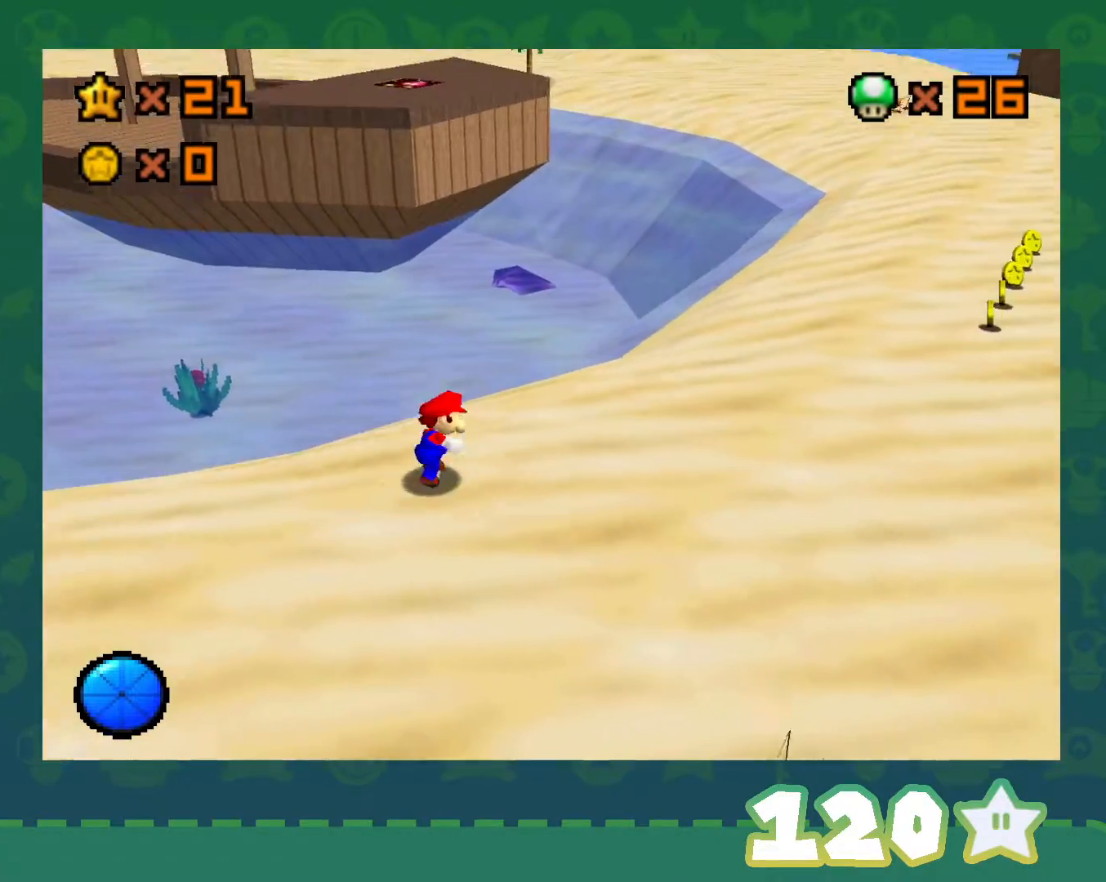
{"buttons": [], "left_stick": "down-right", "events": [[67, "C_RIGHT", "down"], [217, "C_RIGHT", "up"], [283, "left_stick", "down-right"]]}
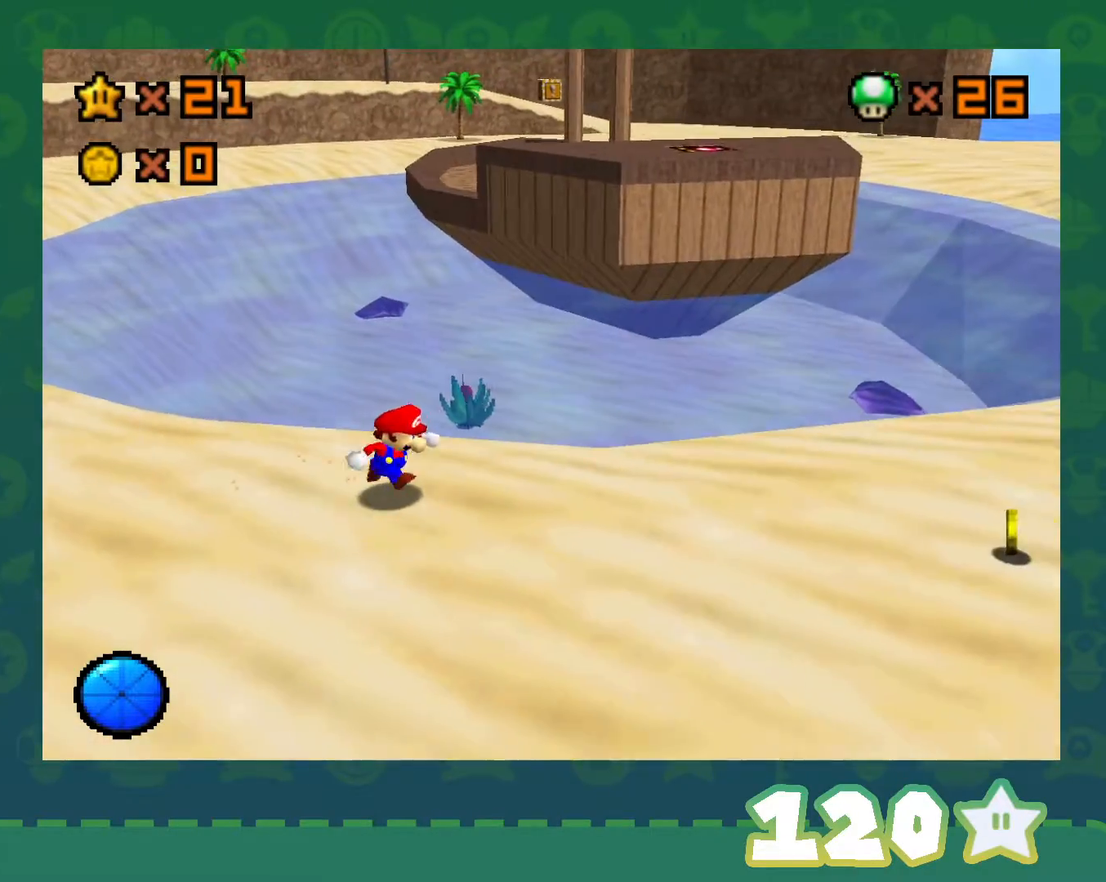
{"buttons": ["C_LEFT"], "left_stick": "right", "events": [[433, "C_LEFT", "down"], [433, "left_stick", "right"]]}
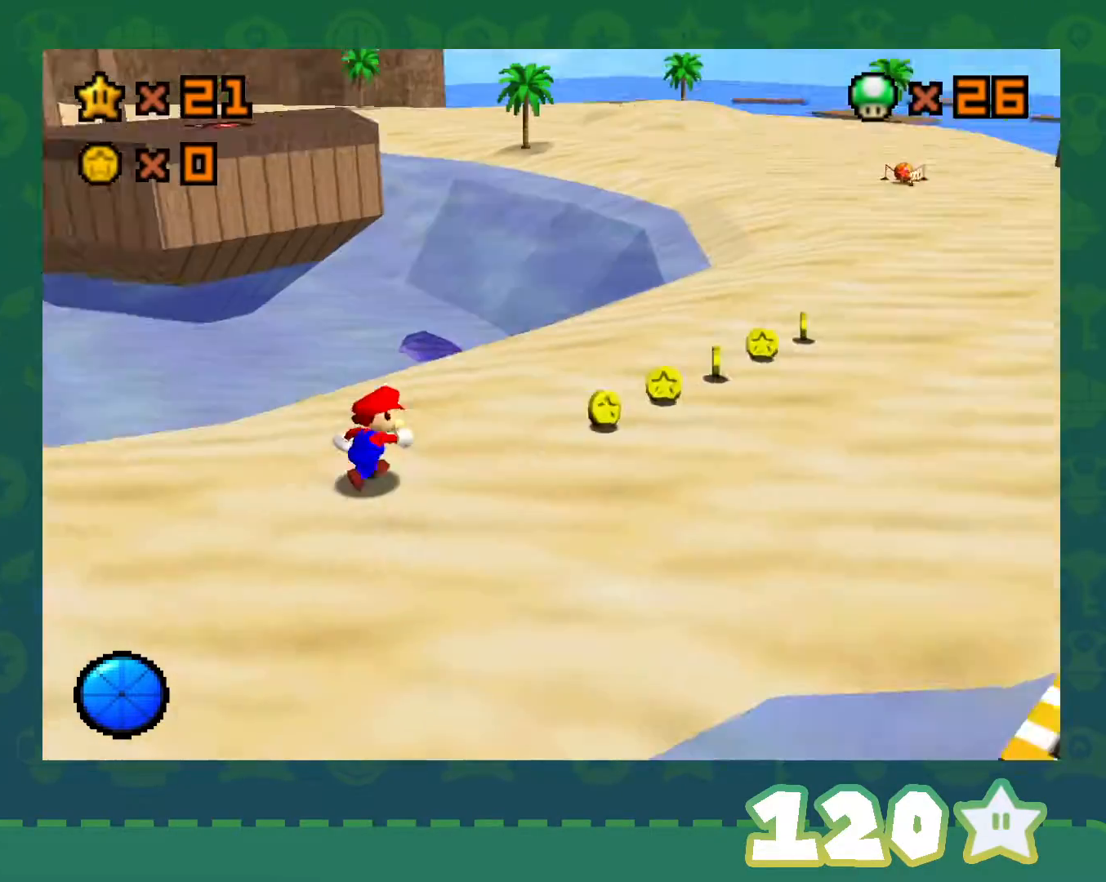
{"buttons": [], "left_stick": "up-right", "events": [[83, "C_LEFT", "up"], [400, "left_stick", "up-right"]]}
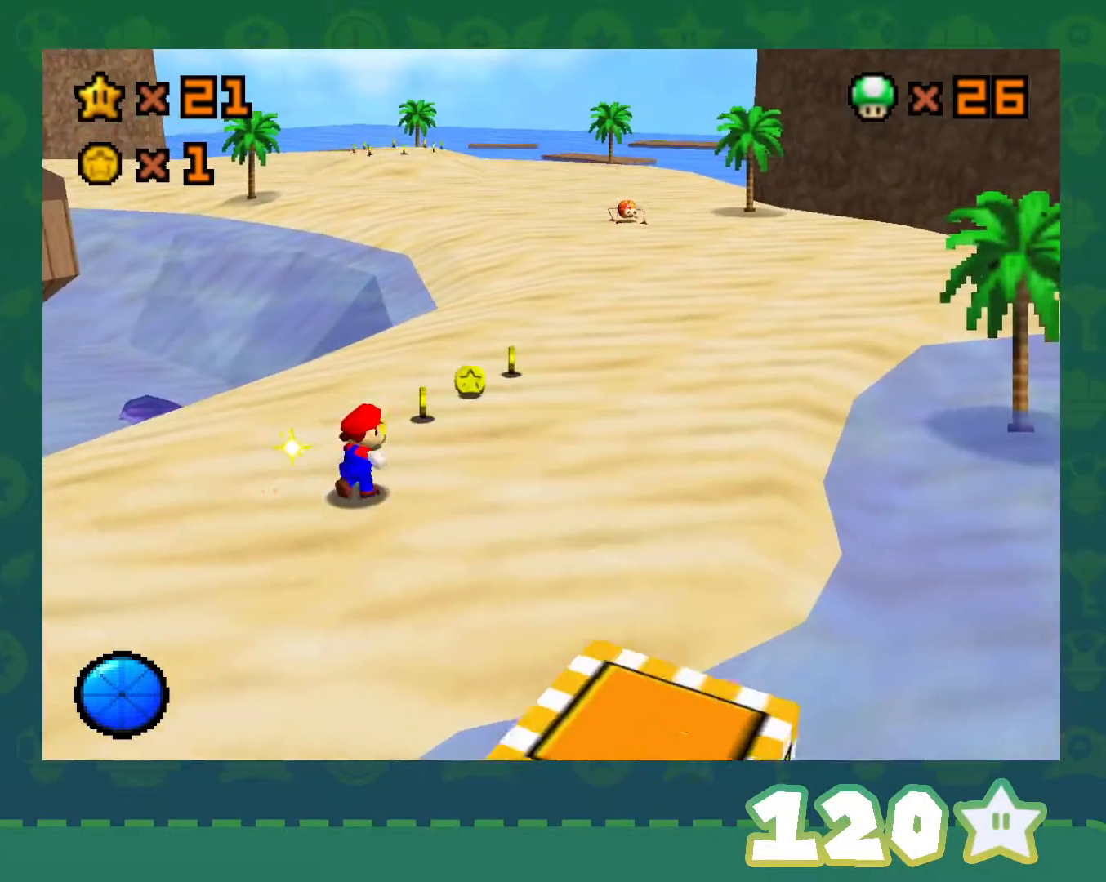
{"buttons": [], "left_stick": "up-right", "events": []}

--

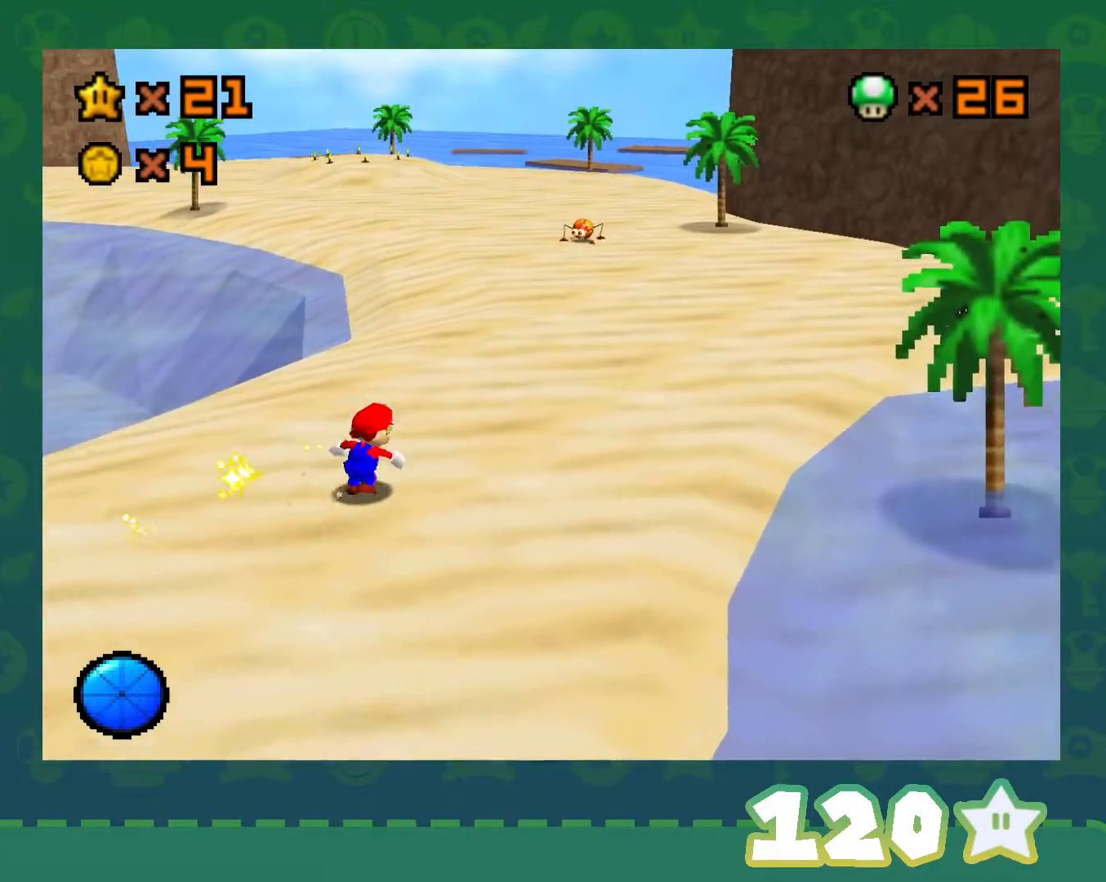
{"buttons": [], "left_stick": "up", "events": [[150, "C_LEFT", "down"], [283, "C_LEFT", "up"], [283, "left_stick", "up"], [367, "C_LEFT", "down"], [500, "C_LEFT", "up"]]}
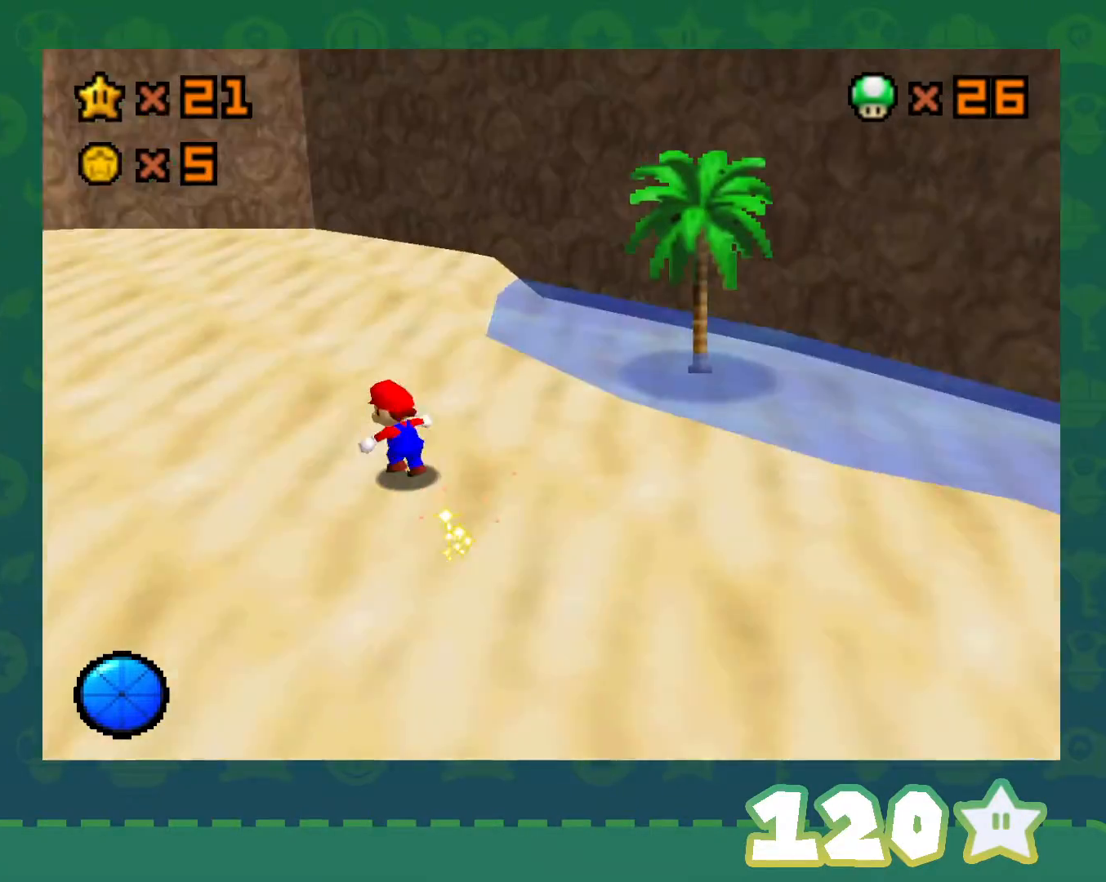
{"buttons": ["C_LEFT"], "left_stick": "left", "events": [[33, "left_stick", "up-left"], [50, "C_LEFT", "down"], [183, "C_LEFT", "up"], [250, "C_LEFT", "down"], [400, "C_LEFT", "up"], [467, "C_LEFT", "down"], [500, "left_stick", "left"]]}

• **Description of the task**: A complete answer gives every line of the data that includes "right".

• **Answer space**:
{"buttons": [], "left_stick": "down-right", "events": [[67, "C_RIGHT", "down"], [217, "C_RIGHT", "up"], [283, "left_stick", "down-right"]]}
{"buttons": ["C_LEFT"], "left_stick": "right", "events": [[433, "C_LEFT", "down"], [433, "left_stick", "right"]]}
{"buttons": [], "left_stick": "up-right", "events": [[83, "C_LEFT", "up"], [400, "left_stick", "up-right"]]}
{"buttons": [], "left_stick": "up-right", "events": []}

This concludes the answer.